Pasión andaluza
Es bonica,
muy pequeñica, pero la mar de salá. Sus ojillos verde oliva se comen
el mundo a cada paso. Carece de la paciencia necesaria para saber hacia dónde
anda, pero le impresionan las pequeñas cosas. No las cotidianas, sino las
extraordinarias. Las que arrancan sonrisas.
Con el corazón dividido piensa en los buenos días del
señor que la llevaba a la facultad conduciendo el Tussam [el autobús]. El bombón que en navidad le
regalaban en la librería Beta de la calle Sierpes. El quiosquero, sevillano
donde los haya, que le vendía el periódico… Adoraba el “mi arma”, casi tanto
como su Torre del Oro, su Giralda o su Catedral. Vivía para los mojitos a la
vera del río Guadalquivir. Se emborrachaba de gusto en la ciudad que la enseñó
a reír. Recuerda y se siente morir de gozo al dibujar en su memoria esa mañana
del mes de noviembre en la que recorrió por primera vez San Jacinto. El sol
bañaba un barrio que le pareció lleno de colores y olores. Pensó que era
imposible ser infeliz despertándose en Sevilla, y cruzó el puente Isabel II con
un nudo en el estómago, sintiendo que no se merecía lo que estaba viendo.
Única y maravillosa, son sus calles y son sus gentes.
A penas acierta explicar la ternura y la adicción que en ella crea el carácter
sevillano. La apariencia, la Feria de Abril y la Semana Santa, los buques
insignia de la cultura hispalense que descubrió en sus años universitarios. El
calor invernadero tras los meses de invierno, las cervezas y las tapas llenas
de arte. Son sus raíces, las que siente, las que quiere. Su definición por excelencia
de Andalucía. El origen del orgullo con que mira a su tierra.
Y en la otra mitad de su alma, eso sí algo más grande,
su Punta Umbría, la flecha de la costa de la luz, la maravilla onubense, la
cuna de sus amores, la pasión de sus marineros. De ella, ni falta hace que
hable, pues sus arenas blancas susurran por si solas la majestuosidad de la
mar, señora incuestionable de su pueblo. Su ría, la envidia de los señoritos,
el parque de los chiquillos en las tardes de verano. El olor a salitre y a
pino. La espuma blanca del oleaje contra el espigón, la magia de los Enebrales,
el atardecer dorado de la playa. Los puntaumbrieños a la puerta de las casas,
la plaza abarrotá. El pescao fresco, las coquinas, las gambas…

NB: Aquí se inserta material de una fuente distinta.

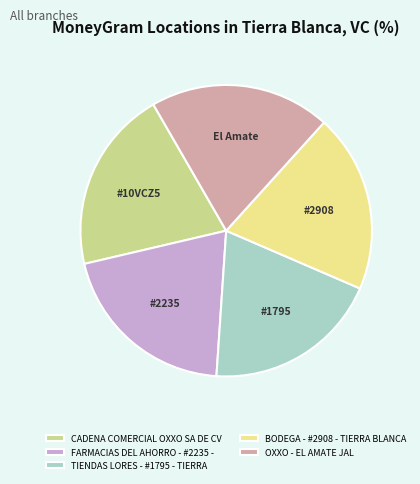

How many segments does this pie chart have?

5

El buen comer, madre mía. No sé puede aguantá
lo bonito que es su hogar, su pueblo, y repite, su Punta Umbría.
Tampoco no se olvida de la gracia gaditana, la Alhambra
y mala follá Granaína, la hermosura cordobesa, el aceite de Jaén, su pasado
almeriense... Todas son pa rabia de
gusto, verdaderas joyas provinciales, pero ésta es su historia, y su ser es
ante todo puntaumbrieño por nacimiento e hispalense por devoción.
Ha tenido que volar, pero lleva en la sangre más que
nunca la gracia del sentir andalú.
Jamás supo cantá ni bailá. Pero escucha su cante y se le
llena el alma de alegría, las venas de algarabía y no hay dificultad que la
supere. Su cuerpecillo y su mente laten con la maestría de la música de sus
paisanos y se abandona al recuerdo de las mágicas noches del sur de su
península. Gracias da día sí y día también por ser una morena de Andalucía, por
El Rocío y la romería ¡Qué bonito su verde y blanco! ¡Qué trabajadores sus
abuelos, sus padres! ¡Cuánto les ha
costao sacarla pa lante, pero qué
bien hecha les ha queao esa tierra
suya!
Tumbada en una cama madrileña se emociona esa andaluza
al pensar en el momento de volver al sol y los sabores de su infancia, segura
de que no olvidará de dónde viene ni a dónde volverá.